# [DATASET CONTENT]
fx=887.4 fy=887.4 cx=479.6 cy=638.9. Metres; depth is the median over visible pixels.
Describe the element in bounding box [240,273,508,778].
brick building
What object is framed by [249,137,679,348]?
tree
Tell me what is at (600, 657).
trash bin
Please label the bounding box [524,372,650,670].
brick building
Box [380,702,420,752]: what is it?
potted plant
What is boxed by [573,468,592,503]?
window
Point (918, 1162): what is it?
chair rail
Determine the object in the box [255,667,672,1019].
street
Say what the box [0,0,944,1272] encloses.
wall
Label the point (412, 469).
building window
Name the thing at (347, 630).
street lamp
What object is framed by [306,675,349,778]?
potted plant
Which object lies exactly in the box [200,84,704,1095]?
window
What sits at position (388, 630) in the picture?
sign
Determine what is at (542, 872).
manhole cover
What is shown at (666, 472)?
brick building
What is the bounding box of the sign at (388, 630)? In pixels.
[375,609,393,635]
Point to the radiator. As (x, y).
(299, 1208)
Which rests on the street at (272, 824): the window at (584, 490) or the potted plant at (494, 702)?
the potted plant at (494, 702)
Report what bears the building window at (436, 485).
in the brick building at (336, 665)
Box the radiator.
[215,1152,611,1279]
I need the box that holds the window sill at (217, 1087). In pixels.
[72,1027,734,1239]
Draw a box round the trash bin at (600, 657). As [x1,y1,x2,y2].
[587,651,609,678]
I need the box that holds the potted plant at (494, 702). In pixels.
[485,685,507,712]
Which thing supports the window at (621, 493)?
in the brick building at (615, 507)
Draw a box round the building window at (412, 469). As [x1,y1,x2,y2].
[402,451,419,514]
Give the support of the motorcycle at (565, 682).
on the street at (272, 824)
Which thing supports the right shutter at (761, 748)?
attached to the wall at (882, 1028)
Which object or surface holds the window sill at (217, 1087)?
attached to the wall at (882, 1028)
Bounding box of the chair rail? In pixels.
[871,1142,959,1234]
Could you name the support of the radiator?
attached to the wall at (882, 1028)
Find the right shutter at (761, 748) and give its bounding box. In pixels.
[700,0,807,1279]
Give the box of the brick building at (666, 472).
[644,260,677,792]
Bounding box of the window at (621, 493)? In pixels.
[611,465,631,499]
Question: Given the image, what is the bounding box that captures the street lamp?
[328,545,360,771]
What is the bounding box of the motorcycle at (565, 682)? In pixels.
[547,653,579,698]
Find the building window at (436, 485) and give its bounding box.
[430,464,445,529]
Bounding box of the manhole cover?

# [EXERCISE DIRECTIONS]
Lines before the one containing "Could you name the support of the radiator?" are to be left out; that line and every line after it through the end of the data should be copied exactly.

# [PROBLEM SOLUTION]
Could you name the support of the radiator?
attached to the wall at (882, 1028)
Find the right shutter at (761, 748) and give its bounding box. In pixels.
[700,0,807,1279]
Give the box of the brick building at (666, 472).
[644,260,677,792]
Bounding box of the window at (621, 493)? In pixels.
[611,465,631,499]
Question: Given the image, what is the bounding box that captures the street lamp?
[328,545,360,771]
What is the bounding box of the motorcycle at (565, 682)? In pixels.
[547,653,579,698]
Find the building window at (436, 485) and give its bounding box.
[430,464,445,529]
Bounding box of the manhole cover?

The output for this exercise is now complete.